# PROMPT
Among the records that follow, find the line with "left eye: (597, 160)" and the line with "right ankle: (541, 420)". Set down those lines and all lines between them exactly, without adding anything.

===

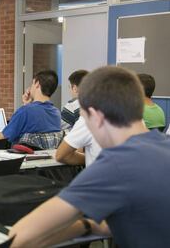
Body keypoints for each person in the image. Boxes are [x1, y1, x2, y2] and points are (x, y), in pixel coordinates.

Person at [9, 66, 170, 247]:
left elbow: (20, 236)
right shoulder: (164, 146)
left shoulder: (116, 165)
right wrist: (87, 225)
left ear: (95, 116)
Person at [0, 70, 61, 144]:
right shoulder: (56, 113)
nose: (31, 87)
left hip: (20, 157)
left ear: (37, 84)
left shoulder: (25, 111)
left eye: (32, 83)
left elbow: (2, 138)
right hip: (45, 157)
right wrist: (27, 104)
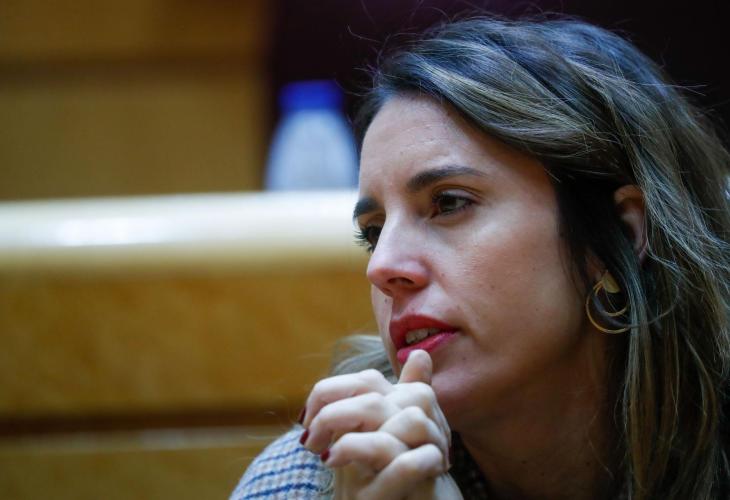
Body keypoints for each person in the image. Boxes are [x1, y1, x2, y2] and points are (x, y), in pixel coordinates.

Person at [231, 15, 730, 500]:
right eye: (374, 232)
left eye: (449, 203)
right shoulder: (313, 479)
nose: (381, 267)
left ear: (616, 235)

===

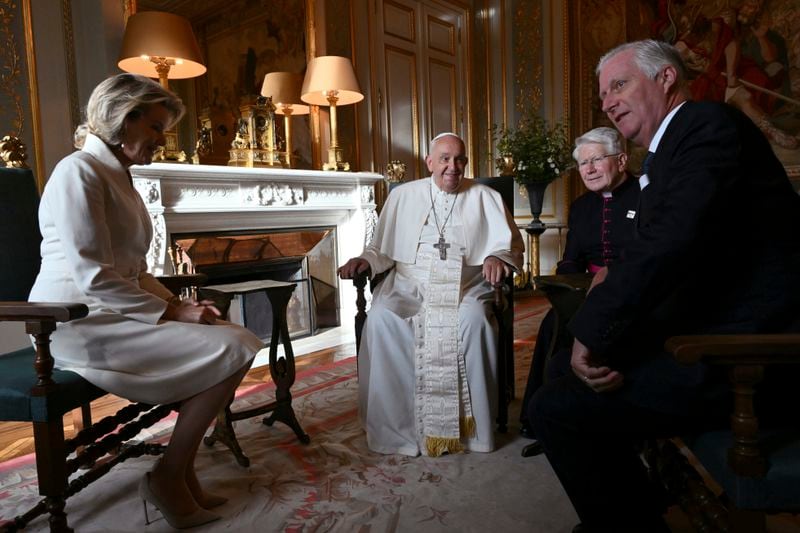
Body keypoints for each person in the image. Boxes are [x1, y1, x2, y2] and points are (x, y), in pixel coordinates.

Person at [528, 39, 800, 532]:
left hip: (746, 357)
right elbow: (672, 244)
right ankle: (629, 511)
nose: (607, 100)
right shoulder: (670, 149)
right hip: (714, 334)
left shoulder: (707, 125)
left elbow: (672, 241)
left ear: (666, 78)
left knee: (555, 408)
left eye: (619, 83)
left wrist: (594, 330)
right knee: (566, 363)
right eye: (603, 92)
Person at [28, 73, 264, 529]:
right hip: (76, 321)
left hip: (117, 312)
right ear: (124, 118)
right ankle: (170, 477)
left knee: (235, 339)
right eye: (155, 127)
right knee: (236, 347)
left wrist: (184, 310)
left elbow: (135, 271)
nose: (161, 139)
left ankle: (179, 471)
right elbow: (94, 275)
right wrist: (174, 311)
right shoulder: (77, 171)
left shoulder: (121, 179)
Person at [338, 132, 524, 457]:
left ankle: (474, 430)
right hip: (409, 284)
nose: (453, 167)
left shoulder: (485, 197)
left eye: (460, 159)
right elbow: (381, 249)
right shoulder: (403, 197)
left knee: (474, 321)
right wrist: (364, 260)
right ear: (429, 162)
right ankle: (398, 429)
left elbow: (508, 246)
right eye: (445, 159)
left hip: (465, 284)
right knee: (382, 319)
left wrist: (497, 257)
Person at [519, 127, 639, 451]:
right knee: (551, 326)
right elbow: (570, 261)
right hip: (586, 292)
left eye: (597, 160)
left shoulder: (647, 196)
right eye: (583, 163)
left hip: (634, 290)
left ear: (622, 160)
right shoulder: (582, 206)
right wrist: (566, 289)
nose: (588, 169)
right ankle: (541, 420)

===

# ANSWER FOR THE TASK
left eye: (597, 160)
left shoulder: (647, 196)
right eye: (583, 163)
left hip: (634, 290)
left ear: (622, 160)
right shoulder: (582, 206)
right wrist: (566, 289)
nose: (588, 169)
right ankle: (541, 420)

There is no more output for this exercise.